Une dernière visite à ma mère - Marie-Sabine Roger
Une dernière visite qui nous entraine dans cette intimité de ces derniers instants que l'on voudrait si importants entre un enfant et sa mère « placée » tel un objet.
Témoin de la grande vieillesse, de la démence, des troubles cognitifs de plus en plus fréquents, l'autrice nous entraine dans le sillon de ce temps qui se dérobe tel un château de sable.
« A me soucier de toi, je retrouve du même coup de lambeaux de mon enfance »

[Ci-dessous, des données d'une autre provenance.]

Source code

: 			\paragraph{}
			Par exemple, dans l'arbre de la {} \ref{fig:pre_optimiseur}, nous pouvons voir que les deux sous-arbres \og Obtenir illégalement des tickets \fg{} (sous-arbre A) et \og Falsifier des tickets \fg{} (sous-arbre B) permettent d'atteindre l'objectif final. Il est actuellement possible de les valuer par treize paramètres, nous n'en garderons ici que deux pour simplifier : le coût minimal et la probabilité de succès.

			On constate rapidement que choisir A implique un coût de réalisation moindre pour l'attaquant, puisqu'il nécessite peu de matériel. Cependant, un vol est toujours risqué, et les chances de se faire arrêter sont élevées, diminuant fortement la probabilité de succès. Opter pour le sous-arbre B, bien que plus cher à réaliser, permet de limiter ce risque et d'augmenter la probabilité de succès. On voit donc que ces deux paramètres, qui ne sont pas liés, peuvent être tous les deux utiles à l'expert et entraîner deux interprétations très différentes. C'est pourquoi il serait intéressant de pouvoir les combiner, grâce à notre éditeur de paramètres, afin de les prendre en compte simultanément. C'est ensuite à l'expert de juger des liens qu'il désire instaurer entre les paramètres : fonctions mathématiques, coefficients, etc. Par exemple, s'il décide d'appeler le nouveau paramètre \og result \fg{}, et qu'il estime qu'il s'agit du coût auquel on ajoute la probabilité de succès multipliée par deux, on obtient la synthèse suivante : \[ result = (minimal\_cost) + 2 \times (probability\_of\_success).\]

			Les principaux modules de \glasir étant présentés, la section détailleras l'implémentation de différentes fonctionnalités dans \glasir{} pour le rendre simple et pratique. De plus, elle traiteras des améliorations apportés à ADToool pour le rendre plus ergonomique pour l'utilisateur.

Le temps manque mais suffit à marquer ces instants à jamais : nous y voyons notre propre mort : « Ma mort, je la vivrai par anticipation
Je me prépare au grand froid de l'hiver, à ton départ, car il viendra. Nous en sommes déjà aux premières gelées. »
Le temps manque pour évoquer leur histoire, les manques, les absences, les non-dits : « Tout ce qui me manquera de toi me manque depuis si longtemps déjà. »
« Je ressens l'urgence à t'aimer ; plus le temps défile et plus il s'amenuise, moins je me risque à te parler. »
Les liens physiques ont manqué mais le temps ne suffit plus : « L'âge venant-le tien-, il m'est arrivé de te tendre un bras secourable, de te donner la main pour franchir une marche, et j'avais l'impression de commettre un sacrilège. On ne touche pas aux idoles. »
Le temps n'est plus aux liens mère / fille, tant pour l'autrice que pour le personnel de l'institution : « Laisser le temps à la prévenance, et la place à la dignité, cela suppose des moyens, et surtout des gens disponibles. Tu étais une sauvageonne, secrète, discrète, réservée. Te voici brutalement confrontée à la vie en communauté, une communauté qui n'a rien en commun. Les infirmières me disent « il faut qu'elle se socialise ». A quatre-vingt-treize ans. »
L'autrice va devoir composer avec cette vie décomposée, transportée hors du temps parmi des visiteurs eux-mêmes « vieux enfants de très vieilles personnes »
« Plus le temps va, plus il va vite. Parfois une trouée. Une courte éclaircie. Puis plus rien. Comment aurais-je pu lutter contre ces morts qui t'appelaient si fort, que tu voulais rejoindre ? Comment aurais-je pu lutter contre la pesanteur de ce temps inutile, qui te semblait si long ?»
Une dernière visite à ma mère qui aura sans doute manquée à l'autrice mais qu'il ne faut pas manquer de lire tant ce court récit, chargé de poésie, nous transporte et nous semble universel.